Démarchage téléphonique : ce qui va vraiment changer pour vous dès le 11 août avec ces nouvelles règles

Démarchage téléphonique : ce qui va vraiment changer pour vous dès le 11 août avec ces nouvelles règles

Dans exactement 2 semaines,  les règles du démarchage téléphonique vont profondément évoluer. Les entreprises devront désormais obtenir le consentement explicite des consommateurs avant de les appeler à des fins commerciales, un changement qui remplace le dispositif Bloctel. Si cette réforme promet de mieux protéger les particuliers, son efficacité dépendra aussi du respect de ces nouvelles obligations.

À partir du 11 août, les appels commerciaux non sollicités vont changer de régime. Un décret publié au Journal officiel vient préciser les nouvelles règles qui s’appliqueront à toutes les entreprises : elles devront désormais obtenir votre accord avant de pouvoir vous démarcher par téléphone. C’est le changement le plus important. Jusqu’à présent, sauf inscription sur Bloctel, une entreprise pouvait vous appeler pour tenter de vous vendre un produit ou un service. Dès le mois prochain, la situation s’inverse : si vous n’avez jamais donné votre accord à une entreprise précise, celle-ci n’aura plus le droit de vous appeler à des fins commerciales. Bloctel disparaît au profit d’un système d’autorisation préalable (opt-in).

Le décret est très strict sur la manière dont votre consentement peut être recueilli. L’entreprise devra vous indiquer clairement :

  • son identité
  • les produits ou services concernés ;
  • la durée pendant laquelle elle pourra vous appeler (un an maximum) ;
  • la possibilité de retirer votre accord à tout moment.

Autre nouveauté importante : une case précochée, une mention noyée dans des conditions générales ou le simple fait de continuer à naviguer sur un site internet ne pourront plus être considérés comme un accord valable. Il faudra un véritable acte positif de votre part. Si une entreprise vous appelle en affirmant que vous avez accepté d’être démarché, vous pourrez lui demander de le prouver. Le professionnel devra être capable de conserver votre consentement, avec la date et l’heure auxquelles il a été donné, pendant trois ans. Il devra également vous transmettre gratuitement cette preuve sur simple demande. Autre avancée : il ne sera plus possible de compliquer les démarches pour se désinscrire. Le retrait du consentement devra être au moins aussi simple que son recueil, et pourra même être exprimé oralement lors d’un appel. Dès lors, l’entreprise ne pourra plus vous démarcher. Pèse en revanche toujours le risque que cela ne soit pas bien appliqué.

Une seule exception est prévue

Le décret maintient toutefois une dérogation. Si vous demandez vous-même des informations à un professionnel concernant des travaux de rénovation énergétique ou l’adaptation d’un logement au vieillissement ou au handicap, celui-ci pourra vous rappeler, mais uniquement dans les cinq jours ouvrables suivant votre demande et uniquement pour répondre à celle-ci.

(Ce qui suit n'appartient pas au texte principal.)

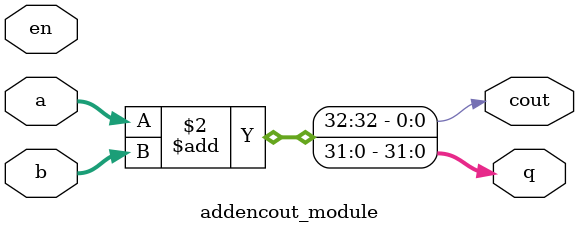
<source format=v>

`include "timescale.inc"
`include "define.vh"




module addcin_module(a, b, cin, q);

// -----------------------------------------------------------------------------
// parameters
// -----------------------------------------------------------------------------

parameter [31:0] WIDTH = 32'd32;

// -----------------------------------------------------------------------------
// ports
// -----------------------------------------------------------------------------

input wire      [WIDTH-1:0]     a;
input wire      [WIDTH-1:0]     b;
input wire                      cin;
output wire     [WIDTH-1:0]     q;

// -----------------------------------------------------------------------------
// assign output
// -----------------------------------------------------------------------------

assign q = a + b + cin;

endmodule



// -----------------------------------------------------------------------------
// adder module with carry input and enable
// -----------------------------------------------------------------------------

module addcinen_module(a, b, cin, q, en);

// -----------------------------------------------------------------------------
// parameters
// -----------------------------------------------------------------------------

parameter [31:0] WIDTH = 32'd32;
parameter [31:0] OPIS  = 32'd32;

// -----------------------------------------------------------------------------
// ports
// -----------------------------------------------------------------------------

input wire      [WIDTH-1:0]     a;
input wire      [WIDTH-1:0]     b;
input wire                      cin;
input wire                      en;
output reg      [WIDTH-1:0]     q;

generate

// -----------------------------------------------------------------------------
// operand isolation
// -----------------------------------------------------------------------------

if (OPIS == 1) begin
    wire    [WIDTH-1:0]     isol_a;
    wire    [WIDTH-1:0]     isol_b;
    wire                    isol_cin;
    assign  isol_a     = a & {WIDTH{en}};
    assign  isol_b     = b & {WIDTH{en}};
    assign  isol_cin   = cin & en;
    always @(*)
    begin
        q = isol_a + isol_b + {{WIDTH-1{1'b0}},isol_cin};
    end
end

// -----------------------------------------------------------------------------
// without operand isolation
// -----------------------------------------------------------------------------

else begin
    always @(*)
    begin
        q = a + b + {{WIDTH-1{1'b0}},cin};
    end
end
endgenerate

endmodule



// -----------------------------------------------------------------------------
// adder module with carry out
// -----------------------------------------------------------------------------

module addcout_module(a, b, cout, q);

// -----------------------------------------------------------------------------
// parameters
// -----------------------------------------------------------------------------

parameter [31:0] WIDTH = 32'd32;

// -----------------------------------------------------------------------------
// ports
// -----------------------------------------------------------------------------

input wire      [WIDTH-1:0]     a;
input wire      [WIDTH-1:0]     b;
output wire                     cout;
output wire     [WIDTH-1:0]     q;

// -----------------------------------------------------------------------------
// assign output
// -----------------------------------------------------------------------------

assign {cout,q} = a + b;

endmodule



// -----------------------------------------------------------------------------
// adder module
// -----------------------------------------------------------------------------

module add_module(a, b, q);

// -----------------------------------------------------------------------------
// parameters
// -----------------------------------------------------------------------------

parameter [31:0] WIDTH = 32'd32;

// -----------------------------------------------------------------------------
// ports
// -----------------------------------------------------------------------------

input wire      [WIDTH-1:0]     a;
input wire      [WIDTH-1:0]     b;
output wire     [WIDTH-1:0]     q;

// -----------------------------------------------------------------------------
// assign output
// -----------------------------------------------------------------------------

assign q = a + b;

endmodule



// -----------------------------------------------------------------------------
// adder module with enable
// -----------------------------------------------------------------------------

module adden_module(a, b, en, q);

// -----------------------------------------------------------------------------
// parameters
// -----------------------------------------------------------------------------

parameter [31:0] WIDTH = 32'd32;
parameter [31:0] OPIS  = 32'd32;

// -----------------------------------------------------------------------------
// ports
// -----------------------------------------------------------------------------

input wire      [WIDTH-1:0]     a;
input wire      [WIDTH-1:0]     b;
input wire                      en;
output reg      [WIDTH-1:0]     q;

generate

// -----------------------------------------------------------------------------
// operand isolation
// -----------------------------------------------------------------------------

if (OPIS == 1) begin
    wire    [WIDTH-1:0]    isol_a;
    wire    [WIDTH-1:0]    isol_b;
    assign  isol_a = a & {WIDTH{en}};
    assign  isol_b = b & {WIDTH{en}};
    always @(*)
    begin
        q = isol_a + isol_b;
    end
end

// -----------------------------------------------------------------------------
// without operand isolation
// -----------------------------------------------------------------------------

else begin
    always @(*)
    begin
        q = a + b;
    end
end
endgenerate

endmodule



// -----------------------------------------------------------------------------
// adder module with carry out and enable
// -----------------------------------------------------------------------------

module addencout_module(a, b, en, q, cout);

// -----------------------------------------------------------------------------
// parameters
// -----------------------------------------------------------------------------

parameter [31:0] WIDTH = 32'd32;
parameter [31:0] OPIS  = 32'd32;

// -----------------------------------------------------------------------------
// ports
// -----------------------------------------------------------------------------

input wire  [WIDTH-1:0] a;
input wire  [WIDTH-1:0] b;
input wire              en;
output reg              cout;
output reg  [WIDTH-1:0] q;

generate

// -----------------------------------------------------------------------------
// opernad isolation
// -----------------------------------------------------------------------------

if (OPIS == 1) begin
    wire    [WIDTH-1:0] isol_a;
    wire    [WIDTH-1:0] isol_b;
    assign  isol_a = a & {WIDTH{en}};
    assign  isol_b = b & {WIDTH{en}};
    always @(*)
    begin
        {cout,q} = isol_a + isol_b;
    end
end

// -----------------------------------------------------------------------------
// without opernad isolation
// -----------------------------------------------------------------------------

else begin
    always @(*)
    begin
        {cout,q} = a + b;
    end
end
endgenerate

endmodule

</source>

Le texte ne fera pas disparaître les abus du jour au lendemain

Si cette réforme constitue un changement majeur sur le papier, elle ne garantit pas pour autant la fin des appels commerciaux indésirables. Comme pour Bloctel, tout dépendra de la capacité des entreprises à respecter les nouvelles règles et des contrôles effectués par les autorités. Certaines sociétés peu scrupuleuses pourraient continuer à contacter des consommateurs sans avoir recueilli leur consentement, ou tenter de faire valoir un accord obtenu dans des conditions contestables. Le décret renforce toutefois les obligations des professionnels en les contraignant à conserver la preuve du consentement recueilli et à pouvoir la fournir gratuitement au consommateur qui en fait la demande. Les entreprises qui ne respecteraient pas ces nouvelles dispositions s’exposent à des sanctions administratives pouvant atteindre 75 000 euros pour une personne physique et 375 000 euros pour une personne morale. La décision de sanction peut également être rendue publique aux frais de l’entreprise concernée. Enfin, les consommateurs victimes de démarchage téléphonique illégal pourront continuer à signaler ces pratiques auprès de la DGCCRF, notamment via la plateforme SignalConso.